Sinus Tarsi Syndrome – Arthroscopic Path Findings:
– Tear of Interosseous ligament 88%
– Tear of Cervical ligament 33%
– Synovitis 55%
– Arthrofibrosis 24%
– Soft Tissue Impingement 21%
– Obliteration of fat that reaches the critical angle of gissane
The sinus tarsi contain the cervical ligament and the intraosseous ligament, and the 3 roots of the inferior extensor retinaculum (medial, intermediate and lateral). The cervical ligament is the thickest and anterior-lateral to the intraosseous ligament (ITO). In between the cervical ligament and the intraosseous ligament are the 3 roots of the inferior extensor retinaculum which make up most of the ligamentous structures within the sinus tarsus. The roots act as a sling to hold the extensor digitorum longus and peroneus tertius tendons against the talus and calcaneus.
On MRI, findings suggestive of sinus tarsi syndrome include:
– Obliteration of the fat by intermediate to low T1 and variable T2 signal intensity tissue
– Tears of the interosseous and cervical ligaments
– Cystic change along the roof and posterior subtalar joint osteoarthritis
MR shows inflammatory and fibrotic changes well. MRI is good for diagnosing sinus tarsi fat alterations and synovial thickening.
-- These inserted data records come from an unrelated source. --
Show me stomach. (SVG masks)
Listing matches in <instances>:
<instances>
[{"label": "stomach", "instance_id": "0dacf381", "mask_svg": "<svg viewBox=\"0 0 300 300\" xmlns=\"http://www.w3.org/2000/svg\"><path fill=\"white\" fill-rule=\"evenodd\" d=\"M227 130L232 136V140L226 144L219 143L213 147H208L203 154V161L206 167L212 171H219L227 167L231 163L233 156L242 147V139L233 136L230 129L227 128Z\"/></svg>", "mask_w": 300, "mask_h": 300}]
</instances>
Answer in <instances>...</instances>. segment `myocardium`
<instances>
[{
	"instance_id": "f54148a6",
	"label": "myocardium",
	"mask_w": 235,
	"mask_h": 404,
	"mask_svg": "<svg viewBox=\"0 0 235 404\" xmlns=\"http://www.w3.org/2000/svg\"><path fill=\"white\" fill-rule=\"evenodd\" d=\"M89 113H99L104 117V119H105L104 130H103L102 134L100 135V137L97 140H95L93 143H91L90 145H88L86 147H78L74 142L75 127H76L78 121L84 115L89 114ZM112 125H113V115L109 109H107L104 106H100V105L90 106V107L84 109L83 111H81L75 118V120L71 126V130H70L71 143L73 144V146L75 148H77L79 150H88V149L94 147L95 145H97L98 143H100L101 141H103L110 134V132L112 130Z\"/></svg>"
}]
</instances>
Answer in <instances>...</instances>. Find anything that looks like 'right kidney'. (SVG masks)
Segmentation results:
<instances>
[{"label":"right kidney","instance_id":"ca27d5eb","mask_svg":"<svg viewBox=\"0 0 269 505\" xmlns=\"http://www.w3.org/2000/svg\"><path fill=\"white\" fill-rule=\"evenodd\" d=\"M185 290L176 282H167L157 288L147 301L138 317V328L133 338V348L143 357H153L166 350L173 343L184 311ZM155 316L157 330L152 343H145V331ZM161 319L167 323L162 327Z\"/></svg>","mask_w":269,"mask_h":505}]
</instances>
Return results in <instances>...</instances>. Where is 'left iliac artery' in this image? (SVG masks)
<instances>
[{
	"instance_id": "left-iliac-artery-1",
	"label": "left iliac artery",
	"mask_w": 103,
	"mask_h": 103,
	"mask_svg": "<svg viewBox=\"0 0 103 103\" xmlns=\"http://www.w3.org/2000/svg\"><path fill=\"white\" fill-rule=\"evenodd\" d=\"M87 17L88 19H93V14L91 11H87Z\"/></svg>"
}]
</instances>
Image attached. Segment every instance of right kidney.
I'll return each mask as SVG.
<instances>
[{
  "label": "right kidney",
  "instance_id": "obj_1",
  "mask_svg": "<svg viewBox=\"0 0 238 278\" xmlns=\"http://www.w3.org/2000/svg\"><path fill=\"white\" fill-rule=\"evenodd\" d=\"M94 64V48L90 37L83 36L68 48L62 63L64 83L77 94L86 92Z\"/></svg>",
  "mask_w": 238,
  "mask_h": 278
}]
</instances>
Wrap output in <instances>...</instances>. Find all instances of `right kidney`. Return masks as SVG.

MR is okay for accurate for diagnosing cervical ligament tear (sensitivity of 73% and specificity of 89%) but less so for interosseous ligament tear (sensitivity of 44% and specificity of 60%).
Non-surgical management includes control of pain and inflammation with analgesics, an inflammatory medication and steroid injections into the sinus tarsi with about 90% improved with this treatment.
The surgical treatment of sinus tarsi syndrome is arthroscopic debridement of the posterior subtalar joint and sinus tarsi. 94% were improved at 1-8 years follow-up although half had some residual symptoms.
In addition, surgical treatment may be indicated for concomitant ankle synovitis, subtalar instability or posterior tibial tendon dysfunction and spring ligament tears.